● **Selection**:
In one chapter where he writes a fictional account of what the coming crash might be like, the U.S. government adopts the European Community’s Eurodollar as the unit of currency and establishes a national, computer-driven, noncurrency system that allows every transaction to be monitored. The chapter further indicates that the move toward a cashless economy will be the result of a conspiracy.

There is no evidence or argument presented in Earthquake that explains why the coming crisis should result in a cashless system—it is simply asserted. Nor is any evidence provided for a conspiracy in the European Community. Burkett does not explain why the coming catastrophe will not devastate Europe as well.

The future he portrays is suspiciously similar to the scenario promoted by “end times” writers—complete with a cashless and intrusive economic system, a dominating European empire, and a secret conspiracy. This suspicion is confirmed not only by Earthquake’s bibliography, but by Burkett’s recently released novel, The Illuminati. The publisher’s catalogue describes it as an action-packed thriller, set in the year 2006 (39 years after the Six-Day War?), in which an economic collapse is used by “satanic politicians” to consolidate all financial power in one place through computer technology.

● **Input for this task**:
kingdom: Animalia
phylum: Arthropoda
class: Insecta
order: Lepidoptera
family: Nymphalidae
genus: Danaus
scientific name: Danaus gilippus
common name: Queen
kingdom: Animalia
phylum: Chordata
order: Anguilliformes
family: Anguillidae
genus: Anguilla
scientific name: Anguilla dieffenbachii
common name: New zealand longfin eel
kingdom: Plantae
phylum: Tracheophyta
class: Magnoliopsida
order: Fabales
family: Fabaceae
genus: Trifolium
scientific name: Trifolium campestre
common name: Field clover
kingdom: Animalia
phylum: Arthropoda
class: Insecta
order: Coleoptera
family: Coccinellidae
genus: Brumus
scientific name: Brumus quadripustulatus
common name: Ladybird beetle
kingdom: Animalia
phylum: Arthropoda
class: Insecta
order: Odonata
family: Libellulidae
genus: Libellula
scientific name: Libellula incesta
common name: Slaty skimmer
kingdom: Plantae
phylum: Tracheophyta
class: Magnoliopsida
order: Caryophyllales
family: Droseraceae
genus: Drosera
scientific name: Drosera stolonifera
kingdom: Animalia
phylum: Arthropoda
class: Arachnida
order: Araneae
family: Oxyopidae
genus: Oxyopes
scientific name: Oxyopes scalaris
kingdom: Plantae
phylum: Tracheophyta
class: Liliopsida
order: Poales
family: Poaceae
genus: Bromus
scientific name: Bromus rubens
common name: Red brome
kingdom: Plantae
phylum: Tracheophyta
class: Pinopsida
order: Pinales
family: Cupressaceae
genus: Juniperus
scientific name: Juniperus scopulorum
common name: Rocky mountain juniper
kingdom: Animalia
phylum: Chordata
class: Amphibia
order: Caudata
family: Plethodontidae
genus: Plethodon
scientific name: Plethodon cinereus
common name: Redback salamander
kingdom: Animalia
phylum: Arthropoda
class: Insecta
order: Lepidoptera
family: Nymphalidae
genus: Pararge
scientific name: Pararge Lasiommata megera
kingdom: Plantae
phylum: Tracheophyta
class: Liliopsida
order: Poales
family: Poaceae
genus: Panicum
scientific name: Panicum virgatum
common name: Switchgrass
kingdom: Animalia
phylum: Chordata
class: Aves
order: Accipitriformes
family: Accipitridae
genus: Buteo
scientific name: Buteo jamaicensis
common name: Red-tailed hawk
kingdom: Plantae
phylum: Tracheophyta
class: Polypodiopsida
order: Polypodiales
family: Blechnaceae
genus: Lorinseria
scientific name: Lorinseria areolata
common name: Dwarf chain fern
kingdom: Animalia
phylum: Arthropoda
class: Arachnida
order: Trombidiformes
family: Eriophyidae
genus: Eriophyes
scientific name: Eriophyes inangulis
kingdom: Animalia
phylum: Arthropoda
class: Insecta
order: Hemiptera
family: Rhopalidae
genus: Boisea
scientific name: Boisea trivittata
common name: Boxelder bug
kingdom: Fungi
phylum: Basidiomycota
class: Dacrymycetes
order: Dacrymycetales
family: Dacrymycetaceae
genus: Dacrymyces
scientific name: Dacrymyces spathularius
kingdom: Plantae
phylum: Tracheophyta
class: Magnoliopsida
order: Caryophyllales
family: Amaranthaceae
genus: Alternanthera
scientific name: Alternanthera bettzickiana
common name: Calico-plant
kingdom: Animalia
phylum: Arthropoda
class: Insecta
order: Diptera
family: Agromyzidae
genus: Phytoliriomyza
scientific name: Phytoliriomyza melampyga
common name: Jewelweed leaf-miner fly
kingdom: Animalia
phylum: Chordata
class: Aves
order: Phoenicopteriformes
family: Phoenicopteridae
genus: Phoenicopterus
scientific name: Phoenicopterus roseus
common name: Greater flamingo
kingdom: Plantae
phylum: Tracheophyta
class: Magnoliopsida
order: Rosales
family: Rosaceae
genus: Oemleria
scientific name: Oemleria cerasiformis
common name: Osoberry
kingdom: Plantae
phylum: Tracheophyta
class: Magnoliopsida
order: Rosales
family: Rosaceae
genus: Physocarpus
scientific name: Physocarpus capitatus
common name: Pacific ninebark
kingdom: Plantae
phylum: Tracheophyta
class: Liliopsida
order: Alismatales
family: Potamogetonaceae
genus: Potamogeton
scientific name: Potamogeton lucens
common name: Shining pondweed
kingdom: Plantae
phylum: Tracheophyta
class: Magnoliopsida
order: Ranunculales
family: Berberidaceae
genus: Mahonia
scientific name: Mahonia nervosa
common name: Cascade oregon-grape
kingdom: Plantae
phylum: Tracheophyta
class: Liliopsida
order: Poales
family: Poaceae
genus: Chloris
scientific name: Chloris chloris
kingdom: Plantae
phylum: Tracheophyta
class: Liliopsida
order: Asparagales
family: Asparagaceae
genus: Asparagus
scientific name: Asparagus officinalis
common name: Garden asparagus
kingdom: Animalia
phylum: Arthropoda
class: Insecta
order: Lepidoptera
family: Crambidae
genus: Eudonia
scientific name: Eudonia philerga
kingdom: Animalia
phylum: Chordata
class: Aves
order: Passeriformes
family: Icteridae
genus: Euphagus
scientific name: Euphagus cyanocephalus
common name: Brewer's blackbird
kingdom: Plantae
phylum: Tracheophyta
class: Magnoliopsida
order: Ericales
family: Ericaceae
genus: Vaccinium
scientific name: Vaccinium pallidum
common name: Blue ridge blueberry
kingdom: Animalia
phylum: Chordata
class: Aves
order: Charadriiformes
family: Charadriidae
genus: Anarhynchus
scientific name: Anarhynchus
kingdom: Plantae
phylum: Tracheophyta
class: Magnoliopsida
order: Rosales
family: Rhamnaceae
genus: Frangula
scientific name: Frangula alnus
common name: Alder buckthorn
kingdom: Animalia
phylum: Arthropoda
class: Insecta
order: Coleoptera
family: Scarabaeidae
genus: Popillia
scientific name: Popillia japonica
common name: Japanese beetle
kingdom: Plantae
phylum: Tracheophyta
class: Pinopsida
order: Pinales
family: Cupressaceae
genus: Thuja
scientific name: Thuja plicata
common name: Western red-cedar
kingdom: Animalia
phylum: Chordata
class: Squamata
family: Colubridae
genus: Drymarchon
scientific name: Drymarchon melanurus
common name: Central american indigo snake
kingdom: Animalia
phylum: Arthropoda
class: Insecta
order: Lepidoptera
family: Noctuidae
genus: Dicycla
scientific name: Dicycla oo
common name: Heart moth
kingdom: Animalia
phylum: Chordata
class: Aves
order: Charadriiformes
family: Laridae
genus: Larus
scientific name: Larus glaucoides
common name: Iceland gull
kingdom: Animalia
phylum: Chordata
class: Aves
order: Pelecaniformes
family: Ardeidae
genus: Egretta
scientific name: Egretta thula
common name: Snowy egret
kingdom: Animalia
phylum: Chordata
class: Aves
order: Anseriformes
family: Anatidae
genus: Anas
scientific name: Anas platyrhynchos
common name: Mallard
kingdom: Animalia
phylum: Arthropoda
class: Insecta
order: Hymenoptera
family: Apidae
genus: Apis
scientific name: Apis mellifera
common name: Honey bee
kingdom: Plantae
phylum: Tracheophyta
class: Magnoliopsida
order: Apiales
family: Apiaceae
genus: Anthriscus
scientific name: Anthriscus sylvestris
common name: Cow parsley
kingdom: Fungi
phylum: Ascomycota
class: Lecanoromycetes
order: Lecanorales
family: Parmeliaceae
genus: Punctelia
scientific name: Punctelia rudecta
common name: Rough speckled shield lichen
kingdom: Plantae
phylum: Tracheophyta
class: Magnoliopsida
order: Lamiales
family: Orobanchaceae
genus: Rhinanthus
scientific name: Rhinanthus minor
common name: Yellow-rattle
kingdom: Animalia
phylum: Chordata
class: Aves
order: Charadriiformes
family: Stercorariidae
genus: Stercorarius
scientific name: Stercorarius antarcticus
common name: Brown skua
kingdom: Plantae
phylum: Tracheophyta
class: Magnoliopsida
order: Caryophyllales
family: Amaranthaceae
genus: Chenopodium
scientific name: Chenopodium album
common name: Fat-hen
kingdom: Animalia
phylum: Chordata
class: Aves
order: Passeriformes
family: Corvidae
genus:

● **Exercises**:
1) Rename "common name" to "vernacular name" in the records, starting at the first record and ending at the line containing "genus: Trifolium", and give those lines with everything else unchanged.
2) Continue the critique of Burkett's Earthquake from its last sentence.
The records are unrelated to the text.

● **Responses**:
1)
kingdom: Animalia
phylum: Arthropoda
class: Insecta
order: Lepidoptera
family: Nymphalidae
genus: Danaus
scientific name: Danaus gilippus
vernacular name: Queen
kingdom: Animalia
phylum: Chordata
order: Anguilliformes
family: Anguillidae
genus: Anguilla
scientific name: Anguilla dieffenbachii
vernacular name: New zealand longfin eel
kingdom: Plantae
phylum: Tracheophyta
class: Magnoliopsida
order: Fabales
family: Fabaceae
genus: Trifolium

2)
It is unfortunate that Burkett indulged in such speculation in a book that purports simply to be prognostication, not apocalypticism. Some may be tempted to dismiss the book because of this indulgence. That would be a mistake. Despite its faults, Earthquake delivers a valuable message that needs to be heeded: We cannot afford—either individually or collectively—to keep going deeper and deeper into debt. Eventually, we will have to suffer the consequences.